Who doesn’t love a good badge to show build status or versioning! One small delighter for the nerds among us is the Marketplace/manifest support this URL format from a set of approved badge providers.  Adding this in your manifest:

"badges": [
    "url": "https://img.shields.io/visual-studio-marketplace/v/timheuer.resx-editor?label=VS%20Code%20Marketplace&color=brightgreen&logo=visualstudiocode",
    "href": "https://marketplace.visualstudio.com/items?itemName=TimHeuer.resx-editor",
    "description": "Current Version"
    "url": "https://github.com/timheuer/resx-editor/actions/workflows/build.yaml/badge.svg",
    "href": "https://github.com/timheuer/resx-editor/actions/workflows/build.yaml",
    "description": "Build Status"

now shows these by default in your Marketplace listing:

VS Code Marketplace listing with badges

Maybe a bit ‘extra’ as my daughter would say, but I think it adds a nice touch.


If you are a code provider or a custom editor you may want to add some snippets.  Your extension can directly contribute them with your other functionality.

"snippets": [
    "language": "xml",
    "path": "./snippet/resx.json"

Then when your extension is installed these are just a part of it and you don’t need to provide a ‘snippet only’ pack of sorts.

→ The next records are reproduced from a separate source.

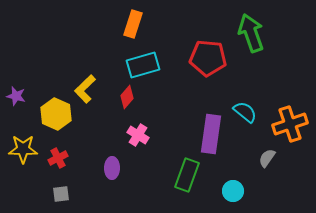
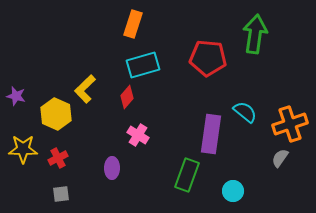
green arrow: moved 4 px right, 1 px down; rotated 27 degrees clockwise
gray semicircle: moved 13 px right
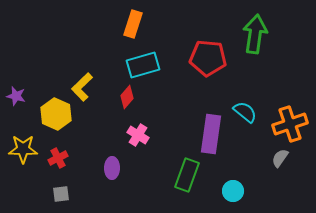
yellow L-shape: moved 3 px left, 2 px up
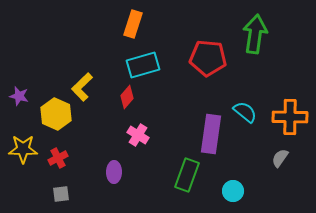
purple star: moved 3 px right
orange cross: moved 7 px up; rotated 20 degrees clockwise
purple ellipse: moved 2 px right, 4 px down
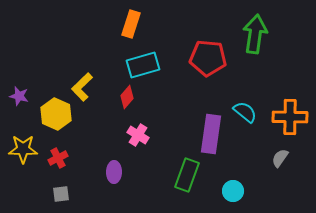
orange rectangle: moved 2 px left
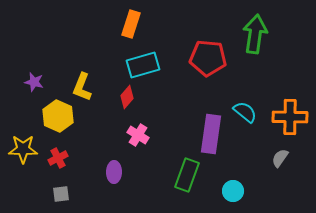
yellow L-shape: rotated 24 degrees counterclockwise
purple star: moved 15 px right, 14 px up
yellow hexagon: moved 2 px right, 2 px down
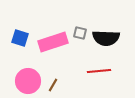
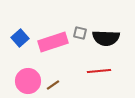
blue square: rotated 30 degrees clockwise
brown line: rotated 24 degrees clockwise
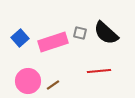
black semicircle: moved 5 px up; rotated 40 degrees clockwise
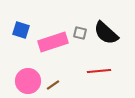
blue square: moved 1 px right, 8 px up; rotated 30 degrees counterclockwise
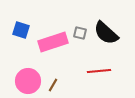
brown line: rotated 24 degrees counterclockwise
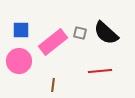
blue square: rotated 18 degrees counterclockwise
pink rectangle: rotated 20 degrees counterclockwise
red line: moved 1 px right
pink circle: moved 9 px left, 20 px up
brown line: rotated 24 degrees counterclockwise
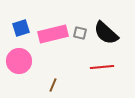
blue square: moved 2 px up; rotated 18 degrees counterclockwise
pink rectangle: moved 8 px up; rotated 24 degrees clockwise
red line: moved 2 px right, 4 px up
brown line: rotated 16 degrees clockwise
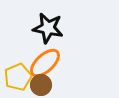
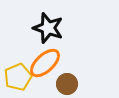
black star: rotated 8 degrees clockwise
brown circle: moved 26 px right, 1 px up
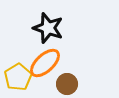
yellow pentagon: rotated 8 degrees counterclockwise
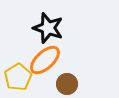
orange ellipse: moved 3 px up
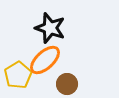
black star: moved 2 px right
yellow pentagon: moved 2 px up
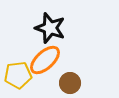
yellow pentagon: rotated 24 degrees clockwise
brown circle: moved 3 px right, 1 px up
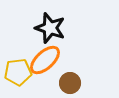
yellow pentagon: moved 3 px up
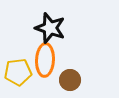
orange ellipse: rotated 44 degrees counterclockwise
brown circle: moved 3 px up
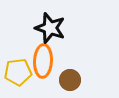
orange ellipse: moved 2 px left, 1 px down
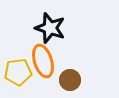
orange ellipse: rotated 20 degrees counterclockwise
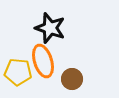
yellow pentagon: rotated 12 degrees clockwise
brown circle: moved 2 px right, 1 px up
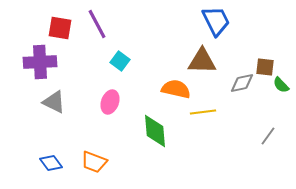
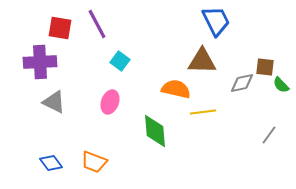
gray line: moved 1 px right, 1 px up
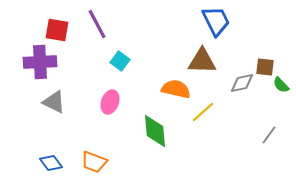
red square: moved 3 px left, 2 px down
yellow line: rotated 35 degrees counterclockwise
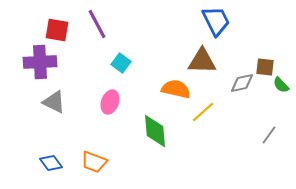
cyan square: moved 1 px right, 2 px down
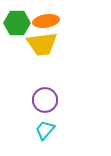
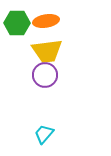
yellow trapezoid: moved 5 px right, 7 px down
purple circle: moved 25 px up
cyan trapezoid: moved 1 px left, 4 px down
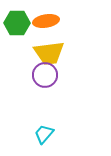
yellow trapezoid: moved 2 px right, 2 px down
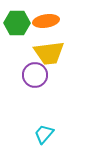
purple circle: moved 10 px left
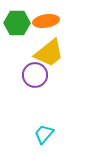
yellow trapezoid: rotated 32 degrees counterclockwise
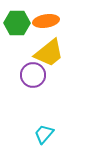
purple circle: moved 2 px left
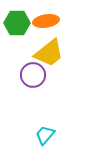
cyan trapezoid: moved 1 px right, 1 px down
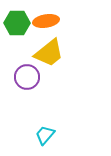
purple circle: moved 6 px left, 2 px down
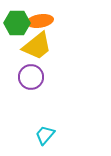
orange ellipse: moved 6 px left
yellow trapezoid: moved 12 px left, 7 px up
purple circle: moved 4 px right
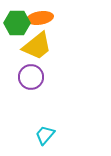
orange ellipse: moved 3 px up
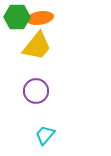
green hexagon: moved 6 px up
yellow trapezoid: rotated 12 degrees counterclockwise
purple circle: moved 5 px right, 14 px down
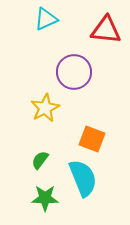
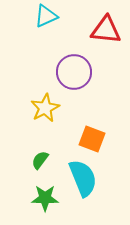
cyan triangle: moved 3 px up
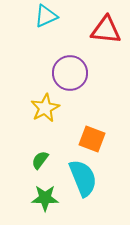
purple circle: moved 4 px left, 1 px down
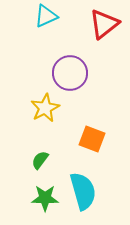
red triangle: moved 2 px left, 6 px up; rotated 44 degrees counterclockwise
cyan semicircle: moved 13 px down; rotated 6 degrees clockwise
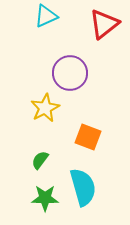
orange square: moved 4 px left, 2 px up
cyan semicircle: moved 4 px up
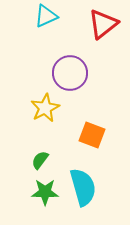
red triangle: moved 1 px left
orange square: moved 4 px right, 2 px up
green star: moved 6 px up
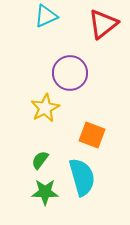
cyan semicircle: moved 1 px left, 10 px up
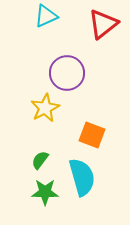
purple circle: moved 3 px left
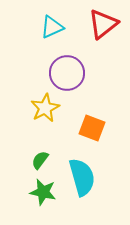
cyan triangle: moved 6 px right, 11 px down
orange square: moved 7 px up
green star: moved 2 px left; rotated 12 degrees clockwise
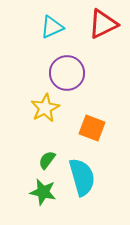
red triangle: rotated 12 degrees clockwise
green semicircle: moved 7 px right
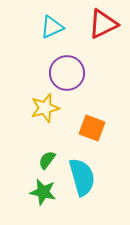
yellow star: rotated 12 degrees clockwise
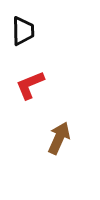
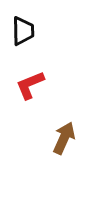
brown arrow: moved 5 px right
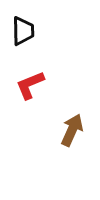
brown arrow: moved 8 px right, 8 px up
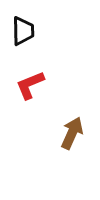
brown arrow: moved 3 px down
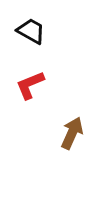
black trapezoid: moved 8 px right; rotated 60 degrees counterclockwise
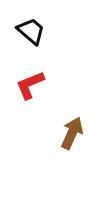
black trapezoid: rotated 12 degrees clockwise
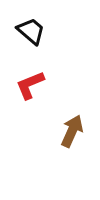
brown arrow: moved 2 px up
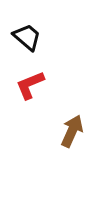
black trapezoid: moved 4 px left, 6 px down
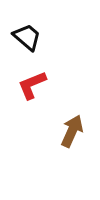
red L-shape: moved 2 px right
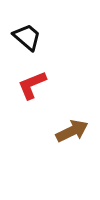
brown arrow: rotated 40 degrees clockwise
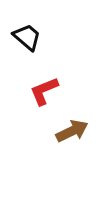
red L-shape: moved 12 px right, 6 px down
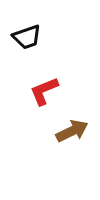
black trapezoid: rotated 120 degrees clockwise
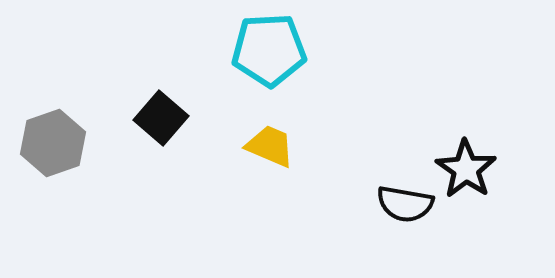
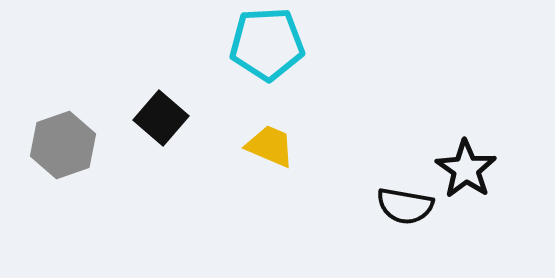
cyan pentagon: moved 2 px left, 6 px up
gray hexagon: moved 10 px right, 2 px down
black semicircle: moved 2 px down
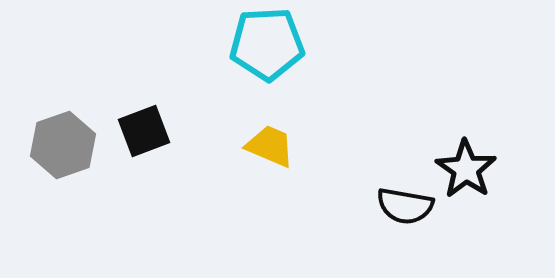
black square: moved 17 px left, 13 px down; rotated 28 degrees clockwise
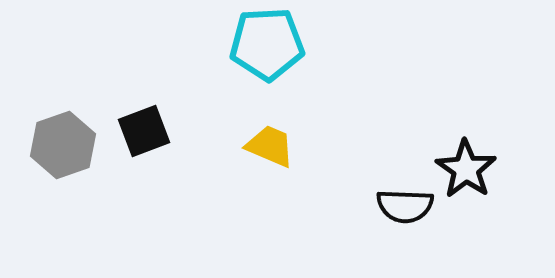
black semicircle: rotated 8 degrees counterclockwise
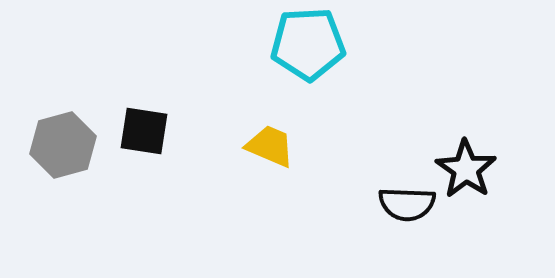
cyan pentagon: moved 41 px right
black square: rotated 30 degrees clockwise
gray hexagon: rotated 4 degrees clockwise
black semicircle: moved 2 px right, 2 px up
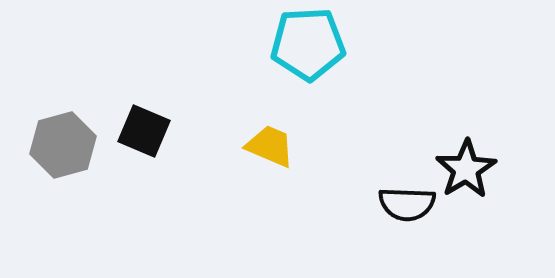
black square: rotated 14 degrees clockwise
black star: rotated 6 degrees clockwise
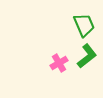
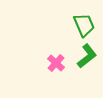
pink cross: moved 3 px left; rotated 18 degrees counterclockwise
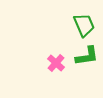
green L-shape: rotated 30 degrees clockwise
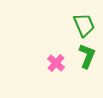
green L-shape: rotated 60 degrees counterclockwise
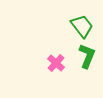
green trapezoid: moved 2 px left, 1 px down; rotated 15 degrees counterclockwise
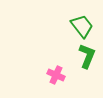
pink cross: moved 12 px down; rotated 18 degrees counterclockwise
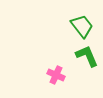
green L-shape: rotated 45 degrees counterclockwise
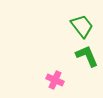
pink cross: moved 1 px left, 5 px down
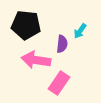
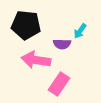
purple semicircle: rotated 84 degrees clockwise
pink rectangle: moved 1 px down
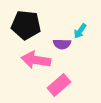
pink rectangle: moved 1 px down; rotated 15 degrees clockwise
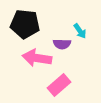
black pentagon: moved 1 px left, 1 px up
cyan arrow: rotated 70 degrees counterclockwise
pink arrow: moved 1 px right, 2 px up
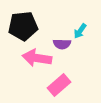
black pentagon: moved 2 px left, 2 px down; rotated 12 degrees counterclockwise
cyan arrow: rotated 70 degrees clockwise
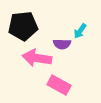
pink rectangle: rotated 70 degrees clockwise
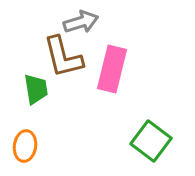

If you are doing custom things, you likely already know about contributing menus and commands.  But did you know that commands appear in the command palette by default? Perhaps you don’t want that as your command is context specific: only when a certain file type is open, a specific editor is in view, etc. So you’ll want to hide them by default in the command pallette using the ‘when’ clause like in lines 5 and 11 here. I want to never show one in the command palette (when:false) and the other only certain conditions when a specific view is open.

"menus": {
  "webview/context": [
      "command": "resx-editor.deleteResource",
      "when": "config.resx-editor.experimentalDelete == true && webviewId == 'resx-editor.editor'"
  "commandPalette": [
      "command": "resx-editor.deleteResource",
      "when": "false"

This enables the commands to be surfaced where you want like custom views, context menus, etc. without them showing as an ‘anytime’ available command.


There is a lot more you can do and of course the most important thing is providing a useful extension (heck, even if only to you). But these are some really simple and subtle changes I noticed in my learning that I think more extension authors should take advantage of!  Hope this helps!